Article 4 : Les conclusions de M. C tendant à l’application du I de l’article 75 de la loi du 10 juillet 1991 sont rejetées.
Article 5 : La présente décision sera notifiée à la SELAS X, au Dr A, au Dr B, à M. C, au conseil départemental des Bouches-du-Rhône de l’ordre des médecins, à la chambre disciplinaire de première instance de Provence-Alpes-Côte d’Azur-Corse de l’ordre des médecins, , au directeur général de l’agence régionale de santé de Provence-Alpes-Côte d’Azur, au procureur de la République près le tribunal judiciaire de Marseille, au Conseil national de l’ordre des médecins et au ministre chargé de la santé.
Ainsi fait et délibéré par : M. Fraisse, conseiller d’Etat honoraire, président ; Mmes les Drs Baland-Peltre, Bohl, Masson, Parrenin, M. le Pr Besson, M. le Dr Wilmet, membres.

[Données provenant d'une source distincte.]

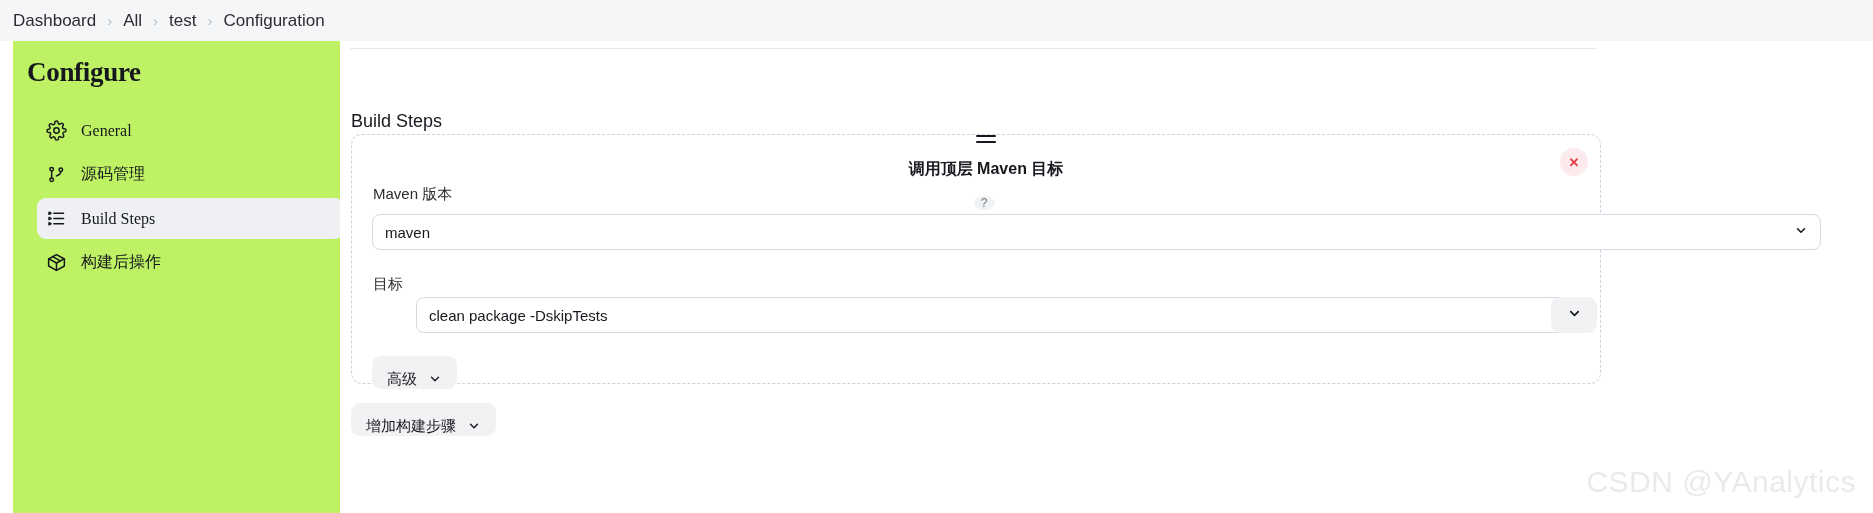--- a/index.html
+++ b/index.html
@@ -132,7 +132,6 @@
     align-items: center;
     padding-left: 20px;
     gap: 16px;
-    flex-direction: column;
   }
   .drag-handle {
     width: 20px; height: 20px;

Le conseiller d’Etat honoraire, président de la chambre disciplinaire nationale de l’ordre des médecins
X Fraisse
Le greffier en chef
François-Patrice Battais
La République mande et ordonne au ministre chargé de la santé en ce qui le concerne, ou à tous commissaires de justice à ce requis en ce qui concerne les voies de droit commun contre les parties privées, de pourvoir à l’exécution de la présente décision.